I don't have a clear picture of what I need to do to get this patch in.

Please just ask for clarification if my comments are unclear. Also feel free to reach out on Flang's slack or via e-mail - I try to be responsive.

it is frustrating for me

I am sorry that you feel this way. I try to help with Flang driver as much as I can, but these days I'm distracted with other things and only review patches that others submit. And when there's a delay of more than a few days between revisions, I effectively have to remind myself the whole context. It's much easier for me when that's available in the summary.

Also, it seems that the LTO support is going to be split into multiple patches. IMHO it would make more sense to communicate the plan for this on Discourse rather than via a commit message (everything that's not explaining "what" and "why" is extra noise that could be avoided). This patch should implement the plan rather than define it.

tschuett suggested that I add a test that compiles an x.f90 file and check that there is a special section. I responded that it is just a (normal) bitcode file, implying that there is no special section at this point.

Yes, and together we have been able to come up with an alternative - that's great team work! You were able to address reviewer's comment and Flang gained a valuable regression tests ;-)

Testing the driver can be tricky, but it's not impossible.

As for the test - if there's no difference regardless of the flag, I would also add this RUN line:

! RUN: %flang %s -c -o - | llvm-dis -o - | FileCheck %s

It would produce an error: llvm-dis: error: file doesn't start with bitcode header

You can add -emit-llvm-bc.
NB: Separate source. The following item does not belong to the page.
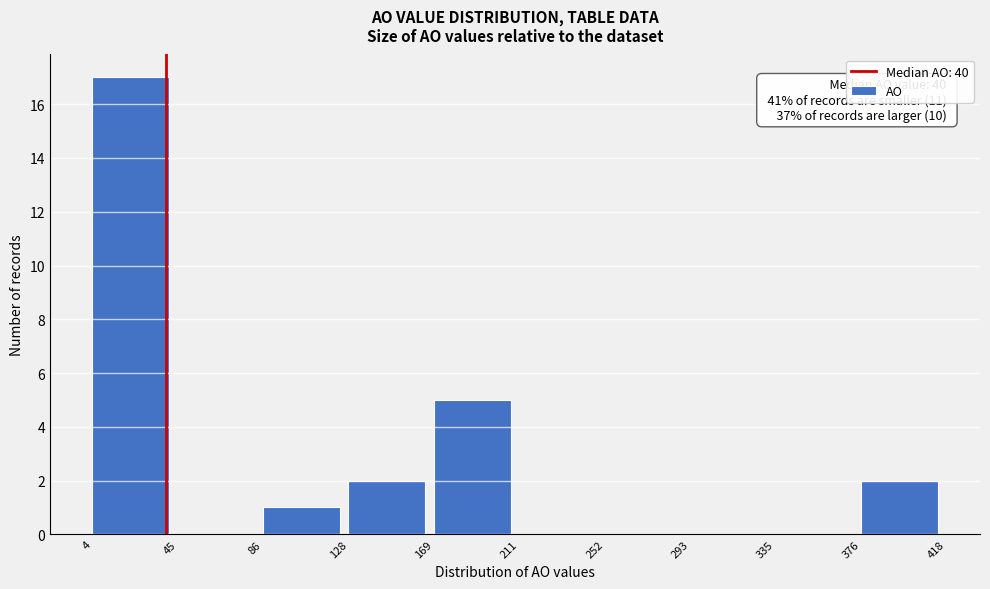

Which range on the x-axis has the tallest bar?

4 to 45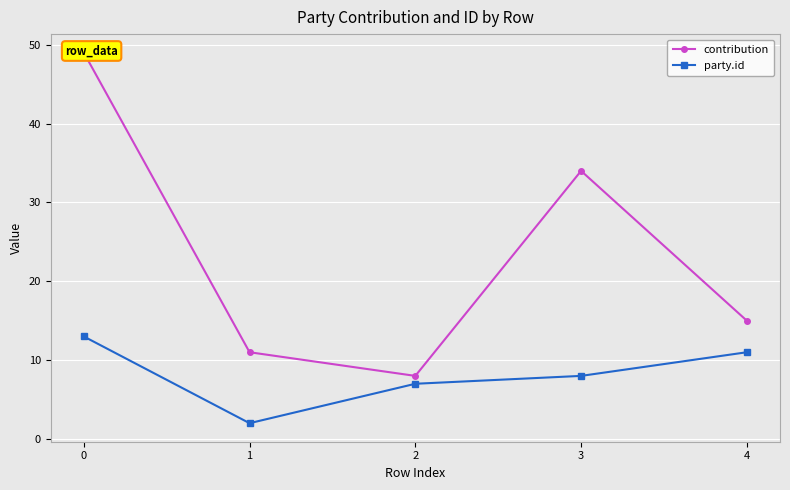

Which series changed the most between 0 and 2?

contribution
You can also add CHECK-NOT with stuff that is eventually going to appear in these modules at some point. That would help to understand/document what is coming. Usually there's a way to make things work in LLVM ;-) Feel free to ignore this suggestion.

Thanks awarzynski, I have been a bit busy but I will try to land this today after making the test changes.
In the future I'll try to communicate any planning beforehand, using discourse, to make reviewing easier. (I'm still a relatively new contributor to LLVM so still learning :) )

This revision was landed with ongoing or failed builds.Mar 9 2023, 1:28 PM
This revision was automatically updated to reflect the committed changes.
Herald added a project: Restricted Project. · View Herald TranscriptMar 9 2023, 1:28 PM
Herald added a subscriber: cfe-commits. · View Herald Transcript
tblah added a comment.Mar 10 2023, 7:16 AM

We have tried full LTO on Aarch64 (without this patch) and have seen a few 3-8% improvements in SPEC and a 100+% improvement in leslie3d.
There were a couple of additional failures in SPEC that we have yet to inspect but AFAICT no issue with respect to bitcode/assembly changes.

Hi @mnadeem, thanks for this patch. I'm having some trouble reproducing the improvement on leslie3d. Can you share more information about your configuration? Which flags did you use?

We have tried full LTO on Aarch64 (without this patch) and have seen a few 3-8% improvements in SPEC and a 100+% improvement in leslie3d.
There were a couple of additional failures in SPEC that we have yet to inspect but AFAICT no issue with respect to bitcode/assembly changes.

Hi @mnadeem, thanks for this patch. I'm having some trouble reproducing the improvement on leslie3d. Can you share more information about your configuration? Which flags did you use?

-O3 -flto -mllvm -fdynamic-heap-array on an Aarch64 device.
It was tested back in January, so if the improvement is not showing up right now then it may be possible that some other patch/optimization enabled better codegen in non-lto too.